なぁんだということはないのだが、昨日のBLUE NOTE 「幻の1592番」は、今では某レコード会社でJazzの未発表演奏などの発掘に携わっている我が妹が、そのまた昔に某大型レコード店に勤め始めた頃に、たまたまTOSHIBA EMIの営業さんに「兄がBLUE NOTEの1500番台集めていて…」と昨日書いた事情のようなものを話したところ「それなら!」ということで用立ててくれたものであるようだ。1992年か93年頃のこと。業界の人が身内で良かった。

さて「幻の1592番」前々回に「19歳の頃には欠番でのちに発掘された1592番…」と書いたが、どうも調べてみると1976年に「ソニー・クラーク・クィンテット」として 日本で世界初リリースをしていたことがわかった。2300円。(当時日本に消費税は無かったので 2300円と言ったら2300円なのだ)

なぁんだ、そうだったのか…。あんなに欲しかったのに手にしてしまえば現金なものだ。というわけで手元にあるのは「NOT FOR SALE 」の文字入りの1995年盤でプレゼントに応募もせずに頂戴した物であることがわかった。

今回調べてみていくつかのことが新たにわかったのだが、「幻の1592番」 にはジャケットに何通りかのバージョンがあるということ。世界初リリースの緑色のものと手元にある95年のプレゼント盤は基本的に同じであるが、本家1588番 COOL STRUTTIN’ との文字色違いが2種。

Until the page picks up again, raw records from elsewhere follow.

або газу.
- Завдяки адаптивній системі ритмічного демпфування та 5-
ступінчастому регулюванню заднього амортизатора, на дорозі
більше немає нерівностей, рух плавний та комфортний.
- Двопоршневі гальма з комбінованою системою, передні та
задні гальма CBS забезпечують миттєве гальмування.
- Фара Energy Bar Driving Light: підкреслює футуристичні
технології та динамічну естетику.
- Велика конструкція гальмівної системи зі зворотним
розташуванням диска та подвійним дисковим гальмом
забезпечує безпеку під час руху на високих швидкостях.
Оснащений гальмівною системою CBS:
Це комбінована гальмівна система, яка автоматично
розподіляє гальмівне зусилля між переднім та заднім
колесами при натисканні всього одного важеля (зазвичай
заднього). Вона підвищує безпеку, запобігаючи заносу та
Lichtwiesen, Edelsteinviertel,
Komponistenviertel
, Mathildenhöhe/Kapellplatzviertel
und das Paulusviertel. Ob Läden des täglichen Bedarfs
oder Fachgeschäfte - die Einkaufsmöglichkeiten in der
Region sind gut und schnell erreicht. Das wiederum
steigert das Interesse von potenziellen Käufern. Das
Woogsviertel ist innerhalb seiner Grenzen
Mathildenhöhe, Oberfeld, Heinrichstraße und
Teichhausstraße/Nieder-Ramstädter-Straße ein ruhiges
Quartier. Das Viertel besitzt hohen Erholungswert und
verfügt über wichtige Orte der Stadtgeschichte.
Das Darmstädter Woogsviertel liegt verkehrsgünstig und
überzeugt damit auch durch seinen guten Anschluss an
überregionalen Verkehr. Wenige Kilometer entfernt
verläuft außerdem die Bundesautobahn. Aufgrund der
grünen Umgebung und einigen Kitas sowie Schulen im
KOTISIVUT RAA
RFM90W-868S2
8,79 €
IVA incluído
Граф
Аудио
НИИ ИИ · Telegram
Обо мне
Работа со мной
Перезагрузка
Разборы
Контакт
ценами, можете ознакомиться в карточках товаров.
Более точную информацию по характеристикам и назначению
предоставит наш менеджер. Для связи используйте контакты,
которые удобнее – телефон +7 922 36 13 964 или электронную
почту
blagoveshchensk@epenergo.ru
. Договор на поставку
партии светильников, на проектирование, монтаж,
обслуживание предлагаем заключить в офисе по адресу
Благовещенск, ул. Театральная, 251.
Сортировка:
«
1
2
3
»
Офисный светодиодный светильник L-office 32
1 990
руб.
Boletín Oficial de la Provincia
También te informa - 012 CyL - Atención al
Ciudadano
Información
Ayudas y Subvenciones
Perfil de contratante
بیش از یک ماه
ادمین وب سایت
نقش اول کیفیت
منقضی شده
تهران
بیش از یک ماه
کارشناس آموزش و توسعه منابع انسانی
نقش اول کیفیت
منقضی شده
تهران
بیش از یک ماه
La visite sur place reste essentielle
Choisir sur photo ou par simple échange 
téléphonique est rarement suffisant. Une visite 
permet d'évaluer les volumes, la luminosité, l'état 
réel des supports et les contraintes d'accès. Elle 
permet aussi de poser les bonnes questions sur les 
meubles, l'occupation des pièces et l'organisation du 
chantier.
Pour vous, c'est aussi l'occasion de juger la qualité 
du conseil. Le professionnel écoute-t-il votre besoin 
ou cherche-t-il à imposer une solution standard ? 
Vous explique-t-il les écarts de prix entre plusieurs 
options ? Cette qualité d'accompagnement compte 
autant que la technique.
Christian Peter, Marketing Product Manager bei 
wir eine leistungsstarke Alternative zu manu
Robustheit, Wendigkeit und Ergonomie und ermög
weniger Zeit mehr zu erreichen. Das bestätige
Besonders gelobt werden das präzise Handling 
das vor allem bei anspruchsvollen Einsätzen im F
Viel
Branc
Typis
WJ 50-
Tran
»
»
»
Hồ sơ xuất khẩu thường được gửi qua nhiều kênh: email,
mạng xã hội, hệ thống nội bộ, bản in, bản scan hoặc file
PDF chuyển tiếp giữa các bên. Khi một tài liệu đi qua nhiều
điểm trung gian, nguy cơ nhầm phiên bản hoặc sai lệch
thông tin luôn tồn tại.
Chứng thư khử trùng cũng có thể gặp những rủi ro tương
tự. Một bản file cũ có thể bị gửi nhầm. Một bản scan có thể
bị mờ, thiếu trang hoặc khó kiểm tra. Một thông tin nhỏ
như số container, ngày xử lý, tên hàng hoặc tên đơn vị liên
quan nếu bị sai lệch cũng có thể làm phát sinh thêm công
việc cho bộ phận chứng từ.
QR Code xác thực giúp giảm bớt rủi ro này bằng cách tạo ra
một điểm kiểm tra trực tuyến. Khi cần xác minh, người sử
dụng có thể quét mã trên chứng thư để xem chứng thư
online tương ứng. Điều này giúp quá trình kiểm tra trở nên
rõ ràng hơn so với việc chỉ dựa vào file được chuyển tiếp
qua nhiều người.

その他に同写真の別カットで右に向かって歩いているバージョンが存在するらしい。こちらはスカートのスリットから脚が覗いていない。

脚の交差具合、後ろ脚を跳ねあげた瞬間を捉えた感じ、スリットから覗く脚…とどれを取っても本家1588番 COOL STRUTTIN’に軍配が上がるが、オリジナルが良ければこそ別カットも欲しくなるというもの。いや、探してないって本当に、今のところは…。

この本家1588番。1958年本国アメリカでの発売時にはほとんど売れず、初回プレスも1000枚で結構残ったそうだ。これを名盤たらしめたのは我が国日本のジャズファンであり、ジャケットの格好良さとコーヒー1杯でJazzを聴くことが出来るジャズ喫茶の存在が大きいといえるだろう。

1986年山中湖畔でマウントフジジャズフェスティバルが初めて行われた。そこで1588番 COOL STRUTTIN’ に参加していたアルトサックス奏者 Jackie MacLean が Sonny Clark Tribute のステージで Cool Strutting’ を演奏した。イントロが始まるやいなや日本のジャズファンは総立ちで大歓声を上げた。ステージの袖にはBLUE  NOTE RECORD 創設者のAlfred Lionとその妻であるRuth Lionの姿があった。Alfred Lion はその盛り上がりを目にし、日本におけるこのアルバムの人気の高さに驚くとともに日本のファンの耳の確かさを称えたという。

さてさてCOOL STRUTTIN’ のジャケット写真が格好良いという話。カメラマンは Francis Wolff(では無くReid Miles!)
ではモデルは? モデルは Ruth Mason という女性。Ruth Mason は 4044番 Moods / The 3 Sounds でもジャケットを飾っている。そしてその  Ruth Mason はその後結婚して Ruth Lion となったその人であるらしい。